September 27, 2018 | By David Pilon

September 27, 2018 — With the rewrite of CE Code Section 10, a number of questions spring to mind. In my opinion, the most important are what is the intent of Rule 10-210 and what is it really saying?

To answer these questions, we first need to clarify some terminology and how it is interpreted by different utilities and authorities having jurisdiction (AHJs).

What is a grounded conductor? By definition, it is a conductor that is intentionally grounded. Rule 10-210 stipulates that the conductor in a solidly grounded system supplied by the supply authority shall be connected to ground at one point only at the consumer’s service.

To understand why that is, we need to understand why Section 10 was rewritten and we need to clarify some other issues that may arise with the changes to the grounding systems. One of the major reasons for the rewrite was issues caused by the long-acceptable, yet unchecked, unsafe and undesirable, effects of neutral return current flowing through bonding conductors, grounding conductors, other metallic surfaces like municipal water lines and even the Earth.  


Look at a typical residential installation of overhead services with each conductor grounded through a municipal water system. What happens when one consumer loses their grounded system conductor? They use the municipal water line to the neighbour’s grounded system conductor back to the X0, because it is in parallel to their own broken grounded system conductor.

It is also important to understand the utilities do not fall under the scope of the CE Code. So, if a utility understands the issue and decides to change their installation methods, then it is imperative that we understand how to connect to these installations properly. Otherwise, we just make a bad situation worse. And if the consumer installs the cables to the utility transformer, then the CE Code has authority over the installation method and the grounding requirements, which are still undergoing changes as we speak.

So, back to my question — what is the grounded conductor? In a typical utility feed to the consumer, it is the conductor that is intentionally grounded and functions as the fault return path and, “if required,” also functions as the neutral return path. This conductor is typically white or bare. It must be grounded and have a system bond jumper installed at the consumer’s service to create the fault return path to the X0 of the system transformer. It must be connected at one single point only.

Why is that? Well, we are striving to achieve the safest system possible by ensuring we have “single point system grounding,” which eliminates all possible parallel neutral paths back to the X0—or, in this case, back to the grounded system conductor.

But what if the utility or the consumer supplies a neutral conductor and a bonding conductor? The utility transformer already has a system bonding jumper installed at the transformer. This system already has “single point system grounding.” So then why would we ever want to re-ground either of these conductors? Sub-rule (d) of Rule 10-210 clarifies it shall have no other connection to ground on the supply side or the load side of the connection. Doing so would create another parallel neutral return path and wouldn’t serve to mitigate the concerns that have led to these changes in the first place.

So, understanding the intent behind “single point system grounding” helps the inspector and the installer understand the goals and methods for achieving a safer installation and eliminating parallel neutral paths.

What is asked:
1 – Output the stretch of the grounding article from "Why is that?" through "the grounded system conductor.".
2 – Sum up the grounding article in two sentences.
3 – Supply the next part of the grounding article, picking up after its final sentence.
The lines that come next are from a separate source, not the grounding article.

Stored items
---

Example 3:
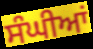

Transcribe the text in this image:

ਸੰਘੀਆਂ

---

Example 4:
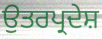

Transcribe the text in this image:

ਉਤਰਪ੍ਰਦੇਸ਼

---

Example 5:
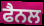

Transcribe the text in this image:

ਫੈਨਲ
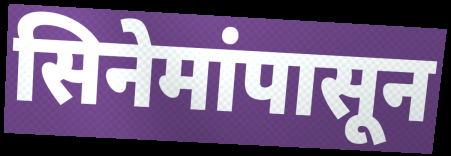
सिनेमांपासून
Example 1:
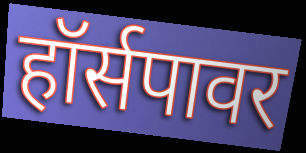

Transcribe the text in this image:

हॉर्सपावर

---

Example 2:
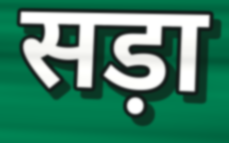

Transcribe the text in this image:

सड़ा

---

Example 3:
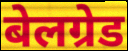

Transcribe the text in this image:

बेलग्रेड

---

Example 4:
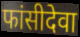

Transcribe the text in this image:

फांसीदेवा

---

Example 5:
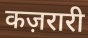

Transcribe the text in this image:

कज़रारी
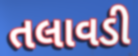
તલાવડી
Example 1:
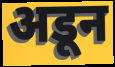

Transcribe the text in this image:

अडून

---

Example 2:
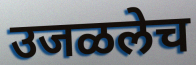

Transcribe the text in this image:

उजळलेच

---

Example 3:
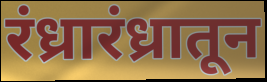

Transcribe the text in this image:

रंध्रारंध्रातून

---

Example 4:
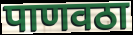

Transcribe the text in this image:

Answers to each task:
1 –
Why is that? Well, we are striving to achieve the safest system possible by ensuring we have “single point system grounding,” which eliminates all possible parallel neutral paths back to the X0—or, in this case, back to the grounded system conductor.

2 – With the rewrite of CE Code Section 10, Rule 10-210 requires the grounded conductor in a solidly grounded system from the supply authority to be connected to ground at one point only at the consumer's service. The aim is "single point system grounding," which removes parallel neutral return paths through bonding conductors, grounding conductors, water lines and the Earth, so a conductor already grounded at the utility transformer must not be grounded again.

3 –
However, there are systems—such as overhead distribution systems—that already exist. These are not going to go away overnight. Consequently, each AHJ needs to formulate a plan to deal with them on a case-by-case basis as services are updated and changed.

The next concern that comes into play is the grounding of the facility at the location of the service. On a farm, for instance, you may have extended a service 120 m beyond where the service grounding occurred. What is the soil resistivity between these two points? How would a lightning strike affect it? What would the issue be with a ground potential rise (GPR) fault on the utility system?

This is where the issue of equipotential grounding comes into play. An equipotential ground is a connection between an electrode and the metallic surfaces of the electrical equipment.

To answer these questions, we may require engineering ground studies or we may simply install equipotential grounding at each out building to help mitigate the concerns with lightning, GPR, soil resistivity and other issues that may arise when services are grounded at only one point and connected by a bond conductor to a distant or remote location.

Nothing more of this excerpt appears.